Rien d’étonnant, au vu de ses déclarations précédentes, que Terry Crews soit un des premiers et rares hommes à rejoindre le mouvement #MeToo. Le 10 octobre dernier, alors que le New York Times vient de publier une enquête à charge contre Harvey Weinstein, son engagement prend un nouveau tournant. « Je venais juste de lire un commentaire sur Twitter à propos de l’une des accusatrices. Cela disait grosso modo : “elle veut juste de l’attention et un salaire”. Cela m’a affecté. Je n’ai pas cessé d’y penser », se remémore-t-il dans le Time. Il prend alors son téléphone et révèle, dans une série de tweets, avoir aussi été victime d’agression sexuelle : « Ma femme et moi étions à un événement l’année dernière quand un ponte de Hollywood est venu vers moi et a touché mes parties génitales. » Un mois plus tard, encouragé par le vent de protestation ambiant, il désigne le coupable présumé – le puissant agent Adam Venit – et dépose même une plainte.

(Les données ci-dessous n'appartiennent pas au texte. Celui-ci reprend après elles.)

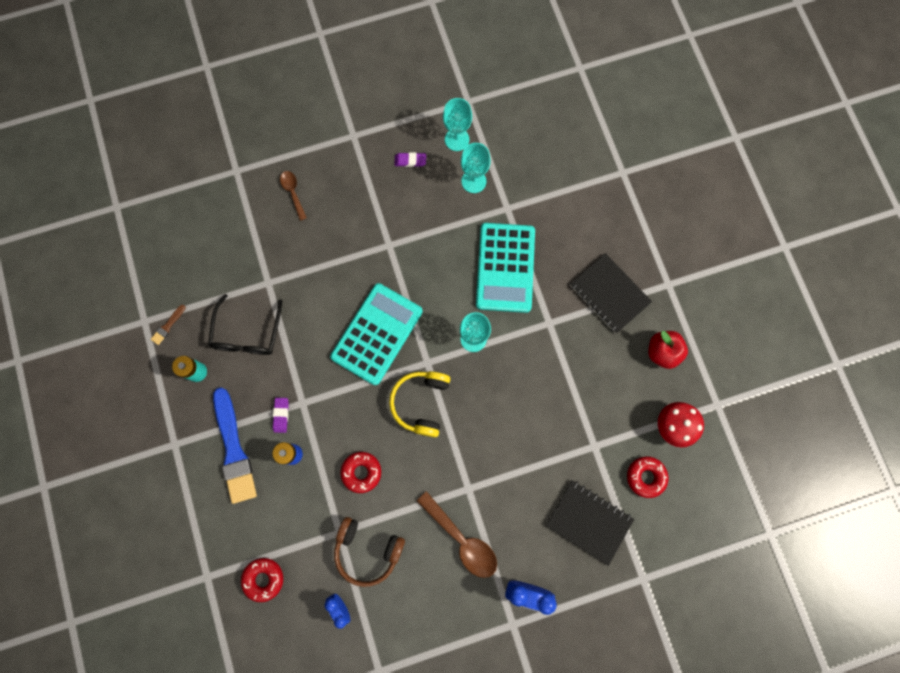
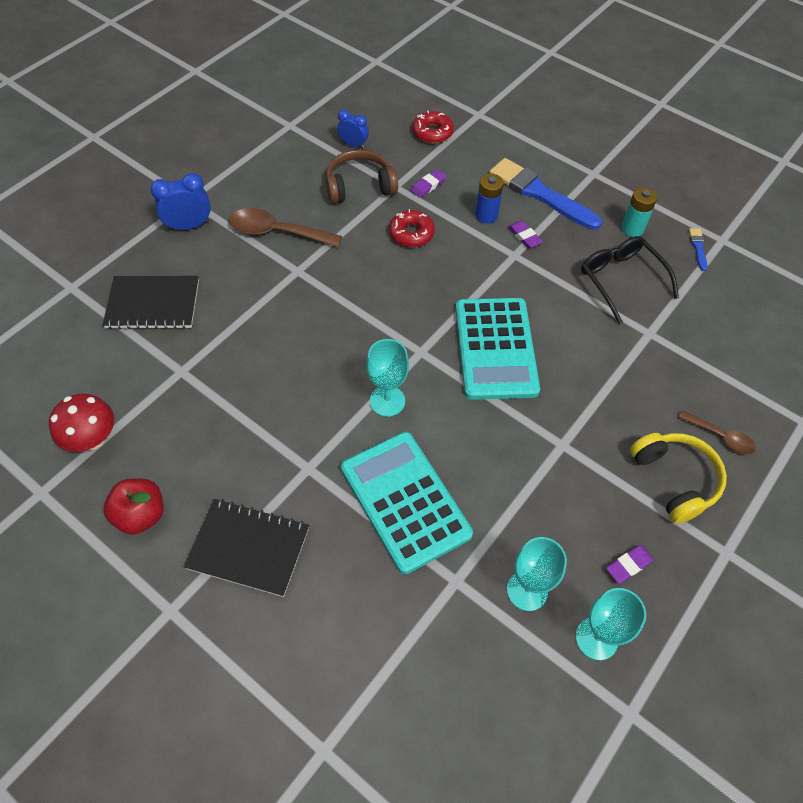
camera: 145 degrees right, 20 degrees down
(168, 326) = (698, 247): brown brush -> blue brush
(313, 515) = (428, 186): none -> purple eraser
(421, 403) = (398, 313): yellow headphones -> yellow headphones (674, 480)
(645, 477) = (105, 372): red donut -> none

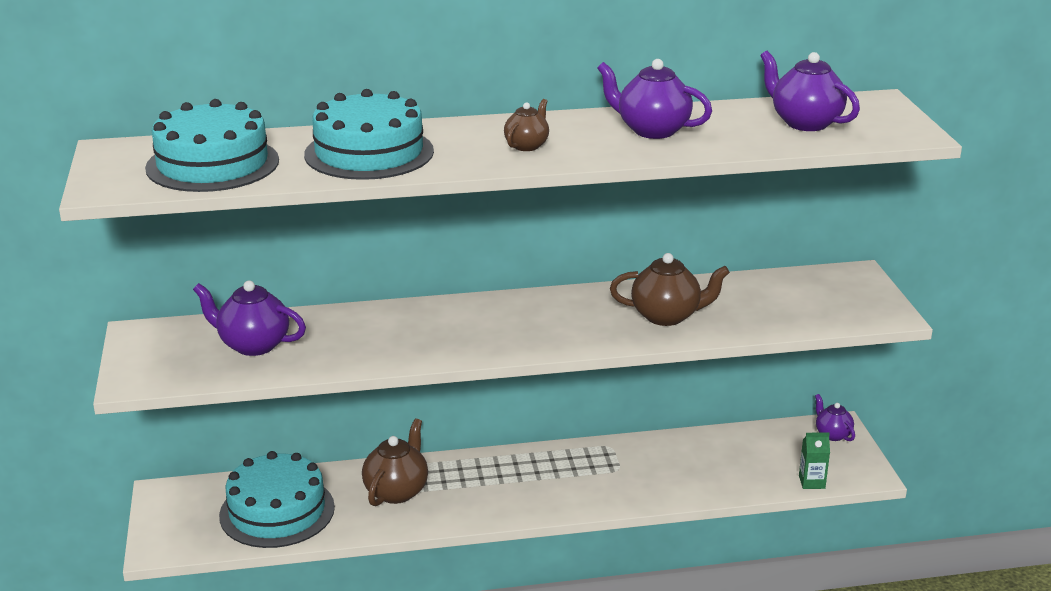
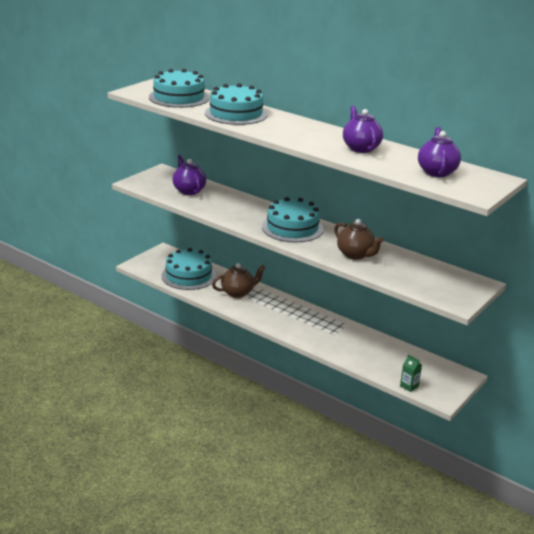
camera: 45 degrees right, 0 degrees up
(518, 322) = (292, 228): none -> turquoise cake
(527, 145) = (297, 133): brown teapot -> none
(832, 434) = (456, 377): purple teapot -> none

Si celle-ci est classée sans suite et que l’agent ne subit aucune sanction hormis une brève suspension, la star n’a nulle intention de refermer la boîte de Pandore.

Impitoyable Hollywood

Bien qu'il bénéficie de soutiens, Terry Crews subit aussi les répercussions de son témoignage : « désormais, quand j’entre dans une pièce, c’est comme si tout le monde s’écartait », racontait-il à Buzzfeed. Il se voit ainsi poussé vers la sortie par le producteur d’Expendables 4, lorsque celui-ci lui suggère d’abandonner les poursuites pour éviter « les ennuis ». Adam Venit compte en effet Sylvester Stallone, la star de la saga, parmi ses prestigieux clients. « Cela demande beaucoup de courage de parler de cela en tant qu’homme, mais surtout d’homme de couleur », confiait Imani Hakim, une de ses anciennes collègues, au média. S’il n’a pas été épargné par le racisme récurrent à Hollywood – « j’ai longtemps joué le faire-valoir d’hommes blancs », confiera-t-il au Guardian –, l'acteur n’en est pas moins critique sur la misogynie latente dans la communauté afro-américaine. « J’ai toujours dénoncé ces abus, cette “pimp culture” qui glorifie des mecs qui ont deux ou trois copines. J’ai été à un rassemblement pour les droits civiques et certains types disaient à leurs femmes : “salope, assis-toi” », racontait-il au Time. Dernier exemple en date de cette mentalité toxique, un tweet moqueur du rappeur 50 Cent mettant en parallèle le témoignage de Terry Crews et une photo de sa musculature. Insensible à cette injonction d’invulnérabilité, le comédien continue de mener son combat et laisse couler ses larmes devant le Congrès. Comme pour dire : « c'est ça, être un homme ».